Title: October 2007: Posting Photos on the Web Post by: admin on May 27, 2009, 02:33:38 PM Posting Photos on the Web
Background So you have a new dSLR camera and you've been taking some great photos. You want to share them with others and you've found an online photo hosting service where you've uploaded some photos but you notice that after they have been uploaded, they look dull or washed out when they are viewed on the photo hosting web site. Where did you go wrong? They looked great until you uploaded them to the web! In this article, I discuss a common mistake that can cause color problems when uploading photos to photo sharing web sites.
Your Camera's Color Space If you are not familiar with color spaces or need a refresher as to why your camera may offer more than one color space, you may want to check out this article before going further. If your camera is set (via the menu options on the camera) to sRGB color space or the camera doesn't offer any color space selection, you should have no problem just uploading the original files to photo sharing web sites since sRGB is a reasonable color space for web viewing. Web browsers generally are not color management aware, which means they can only display the raw image "as is" on screen. Since sRGB is a reasonable match for most monitors, images coded in sRGB color space should look fine. You've read about the virtues of larger color spaces like Adobe RGB, however, and you've set your camera to Adobe RGB color space via the camera menu option. When posting images on a photo sharing web site, here's where the trouble starts! If you upload an image that has been captured in Adobe RGB color space (or converted to Adobe RGB via your raw conversion tool of choice), the image on the photo sharing web site will be in Adobe RGB color space on the web site. When someone goes to that site and opens the image with their web browser, they'll be looking at an Adobe RGB image on a screen that is best suited for an sRGB image. This is due to the fact that the web browser ignores the color space tag in the image since it is not color management aware: it simply "dumps" the image onto the screen. When this happens, colors can look dull, washed out, and some colors can appear shifted or just wrong.

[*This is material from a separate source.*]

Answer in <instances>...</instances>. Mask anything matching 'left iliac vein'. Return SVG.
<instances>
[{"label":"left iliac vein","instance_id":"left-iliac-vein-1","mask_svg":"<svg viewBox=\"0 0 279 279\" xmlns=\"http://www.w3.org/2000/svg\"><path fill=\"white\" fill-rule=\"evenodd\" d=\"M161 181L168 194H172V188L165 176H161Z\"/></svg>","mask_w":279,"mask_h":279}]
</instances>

Take a look at the photos above. The one on the left is what the photo would look like if you had shot the flower in Adobe RGB and simply uploaded that file to a web page or photo sharing site. The photo on the right is the same photograph converted to sRGB color space prior to uploading the image. As you can see, the colors look quite dull and lifeless in the Adobe RGB version. Again, this is due simply to a mismatch in how your monitor handles color and how the color was saved in the image. It is not an indication that there is something wrong with Adobe RGB color space! The fact that your monitor is better suited (closer to) sRGB is what makes the sRGB version look closer to correct.

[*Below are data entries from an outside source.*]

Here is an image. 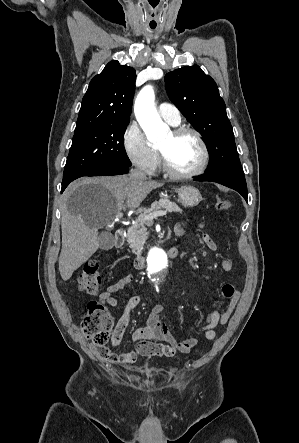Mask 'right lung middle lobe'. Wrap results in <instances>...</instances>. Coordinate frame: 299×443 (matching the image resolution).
Returning a JSON list of instances; mask_svg holds the SVG:
<instances>
[{
  "mask_svg": "<svg viewBox=\"0 0 299 443\" xmlns=\"http://www.w3.org/2000/svg\"><path fill=\"white\" fill-rule=\"evenodd\" d=\"M128 124L129 120H112L75 130L62 184L101 168L131 166L123 146V136Z\"/></svg>",
  "mask_w": 299,
  "mask_h": 443,
  "instance_id": "right-lung-middle-lobe-1",
  "label": "right lung middle lobe"
}]
</instances>
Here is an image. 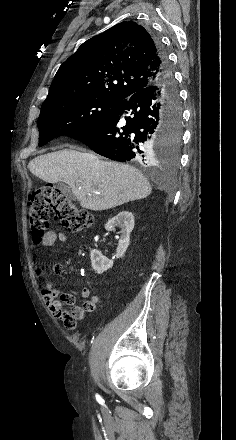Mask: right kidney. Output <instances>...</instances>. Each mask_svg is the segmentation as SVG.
<instances>
[{"label": "right kidney", "instance_id": "obj_1", "mask_svg": "<svg viewBox=\"0 0 236 440\" xmlns=\"http://www.w3.org/2000/svg\"><path fill=\"white\" fill-rule=\"evenodd\" d=\"M121 228V237L116 249V257L121 258L124 256L130 242V234L134 228V216L129 211H122L115 217L111 218L105 225V229L108 231H114L115 227ZM91 265L93 270L97 274H102L108 269L112 268L113 260H109L102 255L101 251L93 249L90 252Z\"/></svg>", "mask_w": 236, "mask_h": 440}]
</instances>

A Time and a Place for Adobe RGB Adobe RGB has a larger color gamut (range of colors) and is therefore well suited for reproducing photographs in professional photographic tools, particularly when printing since printers can actually reproduce a wider range of colors than your monitor. If you were placing photos on a web site for professional photographers to download and edit or print on their computer rather than just displaying the images on the web, it would be appropriate to use Adobe RGB. So Adobe RGB is appropriate when you want people to be able to download and reproduce your photos offline. This ensures that you get the larger color gamut of Adobe RGB and most professionals who intend to download and use the images on their computer will realize that the photos may not look "up to par" when just viewing them in a web browser. For most applications, however, you'll want your images to be in sRGB color space so that people can just click on the photos in their web browser and get reasonable color rendition without having to download the files and pull them up in a photo editor or other color management aware application.
Converting to sRGB Prior to Uploading While you've been happy shooting in Adobe RGB color space and you've had no problem editing your photos in your professional photo editing application or printing them from Qimage as those applications are color management aware, it would seem your use of Adobe RGB color space is now causing problems for you when you want others to view your photos on the web. Do you need to switch back to shooting in sRGB color space to avoid this hassle? The answer is emphatically NO! You can keep on shooting in Adobe RGB to get the extended color capture range (that your printer can use) and simply convert those Adobe RGB images to sRGB prior to uploading them to the web. Don't worry, this operation is simpler than it sounds! You could always do it the hard way by opening each photo one at a time in your favorite photo editor, converting to sRGB, and resaving, but if you have a batch processing application like Qimage, you can make sRGB copies of all your Adobe RGB photos in one batch processing step. In Qimage, here are the steps to create sRGB copies of a batch of Adobe RGB photos:
If you know you want downsampled JPEG's for the web, here's an even easier way:
Summary Be aware that web posted photos can look dull or display with inaccurate color if you are shooting in (or converting your photos to) Adobe RGB color space and then uploading the Adobe RGB images directly to the web. To solve this problem, simply convert images to sRGB color space prior to uploading them to your web page or photo sharing site. My own Qimage software offers batch conversion to create sRGB copies from multiple Adobe RGB images in one shot (see above), making shooting in Adobe RGB and uploading to the web less time consuming. By shooting in Adobe RGB, you can reproduce a wider range of colors for printing photographs and still convert to sRGB when needed for web display.